The biblical place name was adopted by Nahum Sokolow as the title for his Hebrew translation of Theodor Herzl's Altneuland ("Old New Land"). It later gave its name to the modern Israeli city of Tel Aviv; the Hebrew letter ב without dagesh represents a sound like [v] but is traditionally transcribed 'b' in English translations of the Bible.

Location

The Kebar or Chebar Canal (or River) is the setting of several important scenes of the book of Ezekiel in the Hebrew Bible, including the opening verse: "Now it came about in the thirtieth year, on the fifth day of the fourth month, while I was by the river Chebar among the exiles, the heavens were opened and I saw visions of God". (New American Standard Bible) Ezekiel references this river seven times in total (1:1,3; 3:15, 23; 10:15, 20; and 43:3).

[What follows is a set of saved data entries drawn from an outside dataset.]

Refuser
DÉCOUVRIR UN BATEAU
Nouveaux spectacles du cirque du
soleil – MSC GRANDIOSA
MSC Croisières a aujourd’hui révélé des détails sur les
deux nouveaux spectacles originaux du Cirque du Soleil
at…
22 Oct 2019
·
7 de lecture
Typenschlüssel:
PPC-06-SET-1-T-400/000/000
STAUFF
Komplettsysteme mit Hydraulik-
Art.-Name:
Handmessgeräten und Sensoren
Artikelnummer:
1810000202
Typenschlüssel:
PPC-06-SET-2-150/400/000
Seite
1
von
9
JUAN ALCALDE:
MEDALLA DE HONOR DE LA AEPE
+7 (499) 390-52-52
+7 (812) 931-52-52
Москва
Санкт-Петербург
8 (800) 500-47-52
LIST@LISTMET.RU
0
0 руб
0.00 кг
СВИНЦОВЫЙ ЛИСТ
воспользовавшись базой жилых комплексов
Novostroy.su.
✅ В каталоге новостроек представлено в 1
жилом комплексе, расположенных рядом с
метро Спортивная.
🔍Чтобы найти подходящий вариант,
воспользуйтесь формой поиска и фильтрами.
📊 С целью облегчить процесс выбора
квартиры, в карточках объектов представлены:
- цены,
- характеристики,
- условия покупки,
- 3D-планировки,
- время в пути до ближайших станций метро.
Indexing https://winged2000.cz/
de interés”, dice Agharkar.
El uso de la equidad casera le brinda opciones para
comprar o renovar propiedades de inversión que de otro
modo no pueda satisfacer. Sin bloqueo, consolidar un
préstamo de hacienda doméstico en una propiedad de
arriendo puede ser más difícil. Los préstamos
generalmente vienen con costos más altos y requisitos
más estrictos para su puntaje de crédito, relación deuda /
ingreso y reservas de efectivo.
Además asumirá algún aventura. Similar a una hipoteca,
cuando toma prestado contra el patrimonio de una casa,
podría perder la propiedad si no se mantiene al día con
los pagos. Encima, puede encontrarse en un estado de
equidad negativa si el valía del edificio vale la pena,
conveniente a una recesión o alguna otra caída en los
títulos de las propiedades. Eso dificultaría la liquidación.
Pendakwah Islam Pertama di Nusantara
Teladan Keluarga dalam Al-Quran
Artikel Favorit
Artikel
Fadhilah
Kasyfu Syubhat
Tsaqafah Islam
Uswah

Some old commentaries identified the Chebar with the Khabur River in what is now Syria. The Khabur is mentioned in 1 Chronicles 5:26 as the Habor.

However, more recent scholarship is agreed that the location of the Kebar Canal is near Nippur in Iraq. The ka-ba-ru waterway (Akkadian) is mentioned among the 5th century BCE Murashu archives from Nippur.[1] It was part of a complex network of irrigation and transport canals that also included the Shatt el-Nil, a silted up canal toward the east of Babylon.[2][3]

It is not to be confused with the Kebar River in Iran, site of Kebar Dam, the oldest surviving arch dam.